自賠責保険(強制保険)と任意保険
自動車保険には、大きく分けて「自賠責保険」と「任意保険」という2種類があります。
「自賠責保険」は別名強制保険とも呼ばれ、 「自動車損害賠償保障法」という法律で定められている、 全ての自動車と原動機付自転車を運転する場合は必ず加入しておかなければならない保険です。自賠責保険に未加入の場合は厳しい罰則があります。「任意保険」は”任意”という名前のように、加入する・加入しないは各人それぞれが自由に決める事ができます。ただし加入・未加入が自由とは言っても現実には「自賠責保険」だけでは被害者への賠償金額が不足する場合が多く、任意保険にも加入するのが一般的には”あたりまえ”と言っていい状況になっています。
なぜ自賠責保険だけでは足りないのか
あってはならない事ですが、万が一実際に交通事故で他人を死亡させてしまったり、重い後遺障害を負わせてしまった場合など、数千万円~数億円の賠償金を支払う可能性があります。しかしこのような場合でも自賠責保険では最高3000万円しか保険金が払われません。残りは自分で払う必要があり、現実的に誰しも支払えるものではありません。
そこで自賠責保険で足りない部分の賠償金を補ってくれるのが、任意保険です。更に任意保険では自賠責保険では補償できなかった物の修理代や自分自身のケガの補償なども可能です。殆どの人が任意保険に加入するのはこのような理由があるのです。
自賠責保険の補償金額
自賠責保険で支払われる保険金(賠償金)の最高限度額は、1事故1名につき、死亡の場合で3000万円、傷害は120万円、そして後遺障害が残った場合は、障害の程度に応じて75万円〜4000万円。
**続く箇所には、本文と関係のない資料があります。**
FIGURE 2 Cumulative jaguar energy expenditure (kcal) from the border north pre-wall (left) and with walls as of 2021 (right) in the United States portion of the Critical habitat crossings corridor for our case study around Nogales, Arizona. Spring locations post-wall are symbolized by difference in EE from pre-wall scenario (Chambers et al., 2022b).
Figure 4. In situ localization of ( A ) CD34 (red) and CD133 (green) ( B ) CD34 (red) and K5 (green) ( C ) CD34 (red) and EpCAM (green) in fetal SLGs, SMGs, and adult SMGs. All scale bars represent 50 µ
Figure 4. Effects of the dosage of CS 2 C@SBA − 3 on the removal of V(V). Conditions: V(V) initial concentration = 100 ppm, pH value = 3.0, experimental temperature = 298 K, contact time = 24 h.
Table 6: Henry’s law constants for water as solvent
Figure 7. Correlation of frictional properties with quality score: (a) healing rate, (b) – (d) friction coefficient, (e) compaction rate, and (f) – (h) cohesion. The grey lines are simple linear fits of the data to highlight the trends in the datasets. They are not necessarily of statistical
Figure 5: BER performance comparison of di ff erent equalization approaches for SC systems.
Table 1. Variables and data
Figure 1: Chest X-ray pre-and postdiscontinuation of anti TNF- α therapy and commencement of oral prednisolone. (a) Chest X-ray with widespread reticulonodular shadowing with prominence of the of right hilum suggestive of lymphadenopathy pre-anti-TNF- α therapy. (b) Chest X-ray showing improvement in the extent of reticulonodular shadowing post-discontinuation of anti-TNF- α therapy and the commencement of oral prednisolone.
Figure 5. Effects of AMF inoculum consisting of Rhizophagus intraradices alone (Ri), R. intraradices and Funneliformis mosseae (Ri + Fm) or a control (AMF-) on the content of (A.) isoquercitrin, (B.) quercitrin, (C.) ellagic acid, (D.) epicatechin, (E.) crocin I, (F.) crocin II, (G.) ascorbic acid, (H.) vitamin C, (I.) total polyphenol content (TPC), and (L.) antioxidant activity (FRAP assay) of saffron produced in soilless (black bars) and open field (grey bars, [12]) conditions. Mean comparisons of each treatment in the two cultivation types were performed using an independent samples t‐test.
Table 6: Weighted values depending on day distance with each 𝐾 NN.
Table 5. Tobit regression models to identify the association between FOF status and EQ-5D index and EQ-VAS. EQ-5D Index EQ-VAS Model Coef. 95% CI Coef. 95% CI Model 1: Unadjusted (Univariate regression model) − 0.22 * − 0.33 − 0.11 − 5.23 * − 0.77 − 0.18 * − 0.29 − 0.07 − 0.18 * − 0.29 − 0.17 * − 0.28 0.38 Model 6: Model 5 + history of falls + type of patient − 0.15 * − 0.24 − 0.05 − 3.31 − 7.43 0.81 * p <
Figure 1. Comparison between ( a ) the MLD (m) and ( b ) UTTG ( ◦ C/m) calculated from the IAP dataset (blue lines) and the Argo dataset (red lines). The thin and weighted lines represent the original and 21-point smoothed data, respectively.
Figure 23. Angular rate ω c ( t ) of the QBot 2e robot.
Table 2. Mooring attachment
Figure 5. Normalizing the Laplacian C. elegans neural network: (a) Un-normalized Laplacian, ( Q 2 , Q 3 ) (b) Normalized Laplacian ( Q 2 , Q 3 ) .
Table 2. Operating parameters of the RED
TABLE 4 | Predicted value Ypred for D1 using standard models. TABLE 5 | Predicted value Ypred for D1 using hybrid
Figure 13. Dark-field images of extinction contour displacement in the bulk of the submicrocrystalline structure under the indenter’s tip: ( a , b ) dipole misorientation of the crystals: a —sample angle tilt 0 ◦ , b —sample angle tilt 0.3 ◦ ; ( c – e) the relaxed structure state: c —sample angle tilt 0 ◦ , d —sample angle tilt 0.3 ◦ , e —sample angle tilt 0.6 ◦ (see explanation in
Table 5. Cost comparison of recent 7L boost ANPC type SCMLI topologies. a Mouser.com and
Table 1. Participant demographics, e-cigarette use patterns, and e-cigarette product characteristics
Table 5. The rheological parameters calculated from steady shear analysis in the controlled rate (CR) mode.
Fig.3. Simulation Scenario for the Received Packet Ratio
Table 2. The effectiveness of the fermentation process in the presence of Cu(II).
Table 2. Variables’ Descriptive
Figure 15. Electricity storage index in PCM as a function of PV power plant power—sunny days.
※被害者に重大な過失があった場合には、減額されて支給されます。
この金額は被害者1人ごとに決められているので、1回の事故で複数の被害者がいた場合でも、保険金の額も減りません。
もし、1回の事故で3名死亡させてしまったような場合でも、1人1人に3000万円ずつ支払われます。
自賠責保険の適用ケースQ&A
Q.車を運転していたら、交通事故を起こして相手にケガをさせてしまった場合、補償は受けられるかな?
A.この場合、相手の被害者へは自賠責保険から保険金が支払われます。ただし、自分の車や相手の車の修理代、自分自身のケガの治療代などは支払われない。
Q.4人家族で、ご主人の所有する車を奥さんが運転していて、人身事故を起こした場合は?
A.自賠責では、運転者とその自動車の持ち主(所有者)は補償されませんが、同乗のお子様と相手の被害者へは自賠責保険から保険金が支払われます。
Q.車の運転中、ちょっとわき見運転していたら電柱に激突してしまった場合はどうだろう。
A.自賠責保険は対人賠償だけなので、この場合は自賠責保険からの支払いは受けられません。
Q.車のドアを開けたら、後ろから来たバイクにぶつかって相手にケガをさせてしまった場合は?
A.車のドアの開け閉めなども自動車の運行に含まれるので、ケガをした相手の人には保険金支払われるます。ただし、車やバイクの修理代は支払われません。
Q.自宅で車庫入れをしている時に、誘導していた父親に誤ってケガをさせてしまった。
A.怪我をした父親が車の持ち主であれば保険金は支払われませんが、持ち主でなければ保険金が支払われる。